Rejection
Fighting for Freedom no. 7
Why do we expect rejection?
I moved out for the first time a month ago. It has been mostly good. I knew that moving out would be a space for me to step into myself in a lot of ways. And that has definitely begun. My first time cooking for myself was a bit of a disaster. Let me be clear. I love cooking and everything that I cooked was delicious. The problem came when I was cleaning up and put my brand new bottle of oil on the top shelf above the microwave.
Maybe the lid was loose.
Maybe I should have gotten a stool to put things away.
Maybe I shouldn’t have thought to myself, “I wonder how long this oil will last.”
I put a big bag up next and it knocked the oil over. I didn’t think much on it because “the lid was definitely on”. I continued to clean surfaces and put the dishes in the sink. I reluctantly grabbed a stool because I realized my short, little arms would not be able to reach the oil later. I climbed on the stool and was SHOOK by the sight of oil EVERYWHERE. I then proceeded to clean up the oil that was now all over the cabinet, dripping behind the microwave, seeping through the microwave, dripping on the stove.... I became a little overwhelmed and one of my first thoughts was “they are going to kick me out”.
How nuts is that? That I would think that one spill would cause people to not want me around.
Why do we expect rejection?
Why do I expect rejection?
Something I have been trying to do lately is have a little extra self-compassion. Specifically, I look at what happened and ask myself, “how would I react if someone else did this?”, or in this case, “how would I feel if one of my roommates accidentally made a huge mess?”. Chances are if I am a lot kinder to them, then I need to try and be a little kinder to me. Because realistically, people (for the most part) are not waiting around to reject you or blame you. I have found that most people have a whole lot of grace to give and see a whole lot of good in you.

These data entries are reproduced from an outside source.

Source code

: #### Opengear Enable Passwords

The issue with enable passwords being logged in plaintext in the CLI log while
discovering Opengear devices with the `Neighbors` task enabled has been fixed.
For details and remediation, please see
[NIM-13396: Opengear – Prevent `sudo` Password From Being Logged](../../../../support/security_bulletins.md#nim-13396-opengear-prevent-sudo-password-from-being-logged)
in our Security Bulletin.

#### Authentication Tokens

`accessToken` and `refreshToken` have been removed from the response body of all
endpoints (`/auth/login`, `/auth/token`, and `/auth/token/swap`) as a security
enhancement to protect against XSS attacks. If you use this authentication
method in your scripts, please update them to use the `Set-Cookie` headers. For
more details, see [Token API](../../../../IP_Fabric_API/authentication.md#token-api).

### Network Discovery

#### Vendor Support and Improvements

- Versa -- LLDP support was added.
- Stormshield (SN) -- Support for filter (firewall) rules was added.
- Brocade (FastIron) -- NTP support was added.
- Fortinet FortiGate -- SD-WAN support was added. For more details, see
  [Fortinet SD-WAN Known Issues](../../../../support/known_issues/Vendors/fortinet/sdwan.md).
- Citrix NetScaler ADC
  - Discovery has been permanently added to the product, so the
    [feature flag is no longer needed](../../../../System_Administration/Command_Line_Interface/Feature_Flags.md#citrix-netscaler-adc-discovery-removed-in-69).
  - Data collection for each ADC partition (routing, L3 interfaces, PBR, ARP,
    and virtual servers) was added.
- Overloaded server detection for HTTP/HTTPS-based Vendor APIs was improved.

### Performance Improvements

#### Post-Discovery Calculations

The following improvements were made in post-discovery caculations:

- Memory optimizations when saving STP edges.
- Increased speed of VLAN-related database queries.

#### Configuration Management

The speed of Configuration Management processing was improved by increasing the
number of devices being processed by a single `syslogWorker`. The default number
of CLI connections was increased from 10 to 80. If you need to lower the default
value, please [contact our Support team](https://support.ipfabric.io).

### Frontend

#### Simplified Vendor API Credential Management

As I have dug a little deeper into rejection and worth, I have been struck by a few things that God has to say about it all. We all know the classic “fearfully and wonderfully made” and other phrases that people use from the Bible to try and speak life into those deep roots of self-worth. A game changer for me came this past week while reading Jo Saxton’s book The Dream of You. She talks about how humankind is made in the image of God on her and Steph’s podcast “Lead Stories”. There was something in the way that those two pieces collided that made me stop in my tracks. God creating us in his image is such an expression of love. For me, it’s easy to see the beauty of God’s creation. But then again, I am one of those creations. Not just one of those creations (and so are you), but a creation made in His own image.That is some pretty powerful stuff.
A few tips: first, speak your lies out loud. Not just to random people. Not to whoever is convenient. But to the people who care and to the people who will speak truth and life over you. Something I have realized this past couple weeks is that I have more of those people than I thought, which is pretty cool. Find your people.
Second tip: learn to take criticism in a healthy way. This has been a big one for me. There are going to be people who feel like they have the authority and the right to speak into your life critically. Some will absolutely have that authority; others will not. Some will speak on whatever they can see, which is not usually the whole story. And some will unfortunately not see your heart and call things out in you that may not even be remotely true. Learn to know the value of each piece of criticism and how to wade through each piece. This podcast helped me drastically understand this concept well: https://podcasts.apple.com/ca/podcast/lead-stories-podcast/id1071345719?i=1000394732290
If you are like me and tend to hold yourself to a particularly high set of standards, just know that you are not alone in these feelings. But you should also know that you are so much more loved than you think or feel. It might take more effort to see, but that doesn’t mean that your particular brand of awesome is not in you already, because it is.
If you feel like you are not surrounded by people who see that, you might need to find new people. If you feel like you can’t quite see it in yourself, maybe you need to look a little deeper. And, if you feel like rejection is around every corner ready to beat up any tiny sense of self-worth you may have, maybe you need to put down your fighting fists and start to take time to see the truth in the situation and see the beauty of creation that is you.